# TF2, Gensim을 사용해서 임베딩 공간 탐색

In [1]:
import os
import sys
import tensorflow as tf
from tensorflow.keras import datasets, layers, models, optimizers
import numpy as np
import pandas as pd
import matplotlib.pyplot as plt
from IPython.display import clear_output
from six.moves import urllib
from tensorflow import feature_column as fc
import tensorflow_datasets as tfds
plt.rcParams["font.family"] = 'NanumBarunGothic'
TENSORBOARD_BINARY = '/home/hoondori/anaconda3/envs/ai/bin/tensorboard'
os.environ['TENSORBOARD_BINARY'] =  TENSORBOARD_BINARY
%load_ext tensorboard

gpus = tf.config.experimental.list_physical_devices('GPU')
if gpus:
    # 텐서플로가 첫 번째 GPU만 사용하도록 제한
    # 프로그램 시작시에 메모리 증가가 설정되어야만 합니다
    try:
        tf.config.experimental.set_visible_devices(gpus[0], 'GPU')
        tf.config.experimental.set_memory_growth(gpus[0], True)
    except RuntimeError as e:
        # 프로그램 시작시에 접근 가능한 장치가 설정되어야만 합니다
        print(e)

# Gensim 데이터를 통해서 word2vec 모델 생성 

In [7]:
from gensim.models import KeyedVectors
import gensim.downloader as api
from gensim.models import Word2Vec

dataset = api.load("text8")
model = Word2Vec(dataset)
model.save('text8-word2vec.bin')

In [8]:
from gensim.models import KeyedVectors

# 다시 읽어들이기
model = KeyedVectors.load('text8-word2vec.bin')
word_vectors = model.wv

In [19]:
# voca 확인
print( [x for i, x in enumerate(word_vectors.vocab.keys()) if i < 10] )
print(f'voca size: {len(word_vectors.vocab.keys())}')
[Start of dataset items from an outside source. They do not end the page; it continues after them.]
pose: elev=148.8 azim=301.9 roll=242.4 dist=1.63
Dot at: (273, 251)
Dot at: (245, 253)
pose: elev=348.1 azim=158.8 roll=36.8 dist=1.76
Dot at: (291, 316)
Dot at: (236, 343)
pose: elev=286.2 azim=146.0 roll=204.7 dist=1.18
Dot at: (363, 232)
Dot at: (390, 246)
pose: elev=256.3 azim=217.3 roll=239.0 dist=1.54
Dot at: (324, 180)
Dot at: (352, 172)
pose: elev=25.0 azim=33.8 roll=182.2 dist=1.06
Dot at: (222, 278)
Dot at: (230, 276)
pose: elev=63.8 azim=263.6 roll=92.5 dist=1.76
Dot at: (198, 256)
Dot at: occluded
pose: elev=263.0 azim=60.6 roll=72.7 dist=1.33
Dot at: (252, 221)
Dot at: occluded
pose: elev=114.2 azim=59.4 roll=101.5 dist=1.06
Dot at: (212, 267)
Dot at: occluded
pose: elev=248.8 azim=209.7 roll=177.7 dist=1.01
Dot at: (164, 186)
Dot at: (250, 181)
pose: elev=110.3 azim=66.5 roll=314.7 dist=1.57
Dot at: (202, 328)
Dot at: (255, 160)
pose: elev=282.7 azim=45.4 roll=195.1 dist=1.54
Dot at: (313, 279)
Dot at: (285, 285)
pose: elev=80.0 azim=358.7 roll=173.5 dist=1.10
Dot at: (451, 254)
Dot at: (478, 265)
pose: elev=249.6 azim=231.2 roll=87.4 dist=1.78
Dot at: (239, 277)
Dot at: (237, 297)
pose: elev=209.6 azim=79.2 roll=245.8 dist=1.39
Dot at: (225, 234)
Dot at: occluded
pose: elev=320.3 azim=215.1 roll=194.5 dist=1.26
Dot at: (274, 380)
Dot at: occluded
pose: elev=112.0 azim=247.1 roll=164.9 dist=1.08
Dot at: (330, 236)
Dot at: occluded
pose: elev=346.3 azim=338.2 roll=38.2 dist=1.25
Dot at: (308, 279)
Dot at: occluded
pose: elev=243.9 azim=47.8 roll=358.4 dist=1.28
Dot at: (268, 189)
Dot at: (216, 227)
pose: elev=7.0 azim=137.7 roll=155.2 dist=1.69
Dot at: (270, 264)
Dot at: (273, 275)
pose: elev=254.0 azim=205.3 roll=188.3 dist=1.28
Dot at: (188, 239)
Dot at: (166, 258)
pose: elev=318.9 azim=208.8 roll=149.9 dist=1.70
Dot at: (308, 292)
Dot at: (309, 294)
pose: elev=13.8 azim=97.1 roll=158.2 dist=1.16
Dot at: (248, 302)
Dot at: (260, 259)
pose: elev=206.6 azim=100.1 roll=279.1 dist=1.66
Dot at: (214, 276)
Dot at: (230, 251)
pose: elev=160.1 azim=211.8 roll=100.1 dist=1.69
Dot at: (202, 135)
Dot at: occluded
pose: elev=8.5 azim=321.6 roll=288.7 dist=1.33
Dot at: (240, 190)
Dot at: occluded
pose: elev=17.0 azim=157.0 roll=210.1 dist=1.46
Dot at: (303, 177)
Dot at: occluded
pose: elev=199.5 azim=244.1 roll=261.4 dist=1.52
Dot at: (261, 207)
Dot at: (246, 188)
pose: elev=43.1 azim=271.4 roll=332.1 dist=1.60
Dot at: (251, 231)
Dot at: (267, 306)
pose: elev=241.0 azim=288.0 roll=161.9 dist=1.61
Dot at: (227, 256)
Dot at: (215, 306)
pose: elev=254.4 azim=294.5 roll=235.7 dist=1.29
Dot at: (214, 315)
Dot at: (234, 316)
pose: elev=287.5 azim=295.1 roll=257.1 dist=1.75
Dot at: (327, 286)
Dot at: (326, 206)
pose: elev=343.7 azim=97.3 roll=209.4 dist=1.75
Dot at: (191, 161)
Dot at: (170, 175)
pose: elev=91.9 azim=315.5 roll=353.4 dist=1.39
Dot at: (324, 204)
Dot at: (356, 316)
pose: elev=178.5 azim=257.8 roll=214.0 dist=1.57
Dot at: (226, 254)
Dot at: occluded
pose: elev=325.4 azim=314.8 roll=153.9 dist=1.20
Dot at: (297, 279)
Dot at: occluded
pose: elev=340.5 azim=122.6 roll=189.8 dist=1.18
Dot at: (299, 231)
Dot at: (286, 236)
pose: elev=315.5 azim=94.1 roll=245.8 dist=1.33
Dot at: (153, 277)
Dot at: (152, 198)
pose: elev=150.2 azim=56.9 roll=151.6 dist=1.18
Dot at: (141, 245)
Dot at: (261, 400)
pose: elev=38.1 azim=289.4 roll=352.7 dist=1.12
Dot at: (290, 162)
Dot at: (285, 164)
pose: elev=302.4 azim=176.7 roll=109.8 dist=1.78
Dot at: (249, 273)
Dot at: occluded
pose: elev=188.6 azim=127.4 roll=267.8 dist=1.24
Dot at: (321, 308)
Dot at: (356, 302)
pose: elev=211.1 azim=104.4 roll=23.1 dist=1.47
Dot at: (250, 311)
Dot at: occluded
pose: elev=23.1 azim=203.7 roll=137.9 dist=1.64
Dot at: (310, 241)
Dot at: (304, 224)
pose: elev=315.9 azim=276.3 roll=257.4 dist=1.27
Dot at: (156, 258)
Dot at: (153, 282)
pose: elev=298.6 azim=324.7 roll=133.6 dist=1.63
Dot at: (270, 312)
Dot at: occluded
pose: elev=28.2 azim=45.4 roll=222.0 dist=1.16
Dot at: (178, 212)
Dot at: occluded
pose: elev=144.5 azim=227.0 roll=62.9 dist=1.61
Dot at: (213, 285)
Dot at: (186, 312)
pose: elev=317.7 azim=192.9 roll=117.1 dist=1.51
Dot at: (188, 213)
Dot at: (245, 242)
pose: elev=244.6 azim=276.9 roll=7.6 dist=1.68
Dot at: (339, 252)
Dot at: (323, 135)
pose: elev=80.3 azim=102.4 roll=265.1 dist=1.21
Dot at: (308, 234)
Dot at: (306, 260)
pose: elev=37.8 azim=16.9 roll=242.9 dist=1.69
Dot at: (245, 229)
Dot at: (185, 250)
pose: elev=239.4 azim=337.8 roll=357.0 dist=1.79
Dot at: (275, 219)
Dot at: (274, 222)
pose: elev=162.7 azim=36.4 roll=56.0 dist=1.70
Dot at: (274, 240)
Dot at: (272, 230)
['anarchism', 'originated', 'as', 'a', 'term', 'of', 'abuse', 'first', 'used', 'against']
voca size: 71290


In [21]:
# 특정 단어와 유사한 단어 검색 
#  word_vectors.similar_by_word("king")[:5] 과 동일
word_vectors.most_similar("king")[:5]

[('queen', 0.7446538209915161),
 ('prince', 0.7367112636566162),
 ('throne', 0.6983506679534912),
 ('emperor', 0.6961647272109985),
 ('kings', 0.6851218938827515)]

In [25]:
# analogy로 유사 단어 검색 
#  파리:프랑스 :: 베를린:독일   => 프랑스 - 파리 + 베를린 = 독일
#  king:man :: queen:woman    => man - king + queen = woman
word_vectors.most_similar(positive=["france","berlin"], negative=["paris"])[:5]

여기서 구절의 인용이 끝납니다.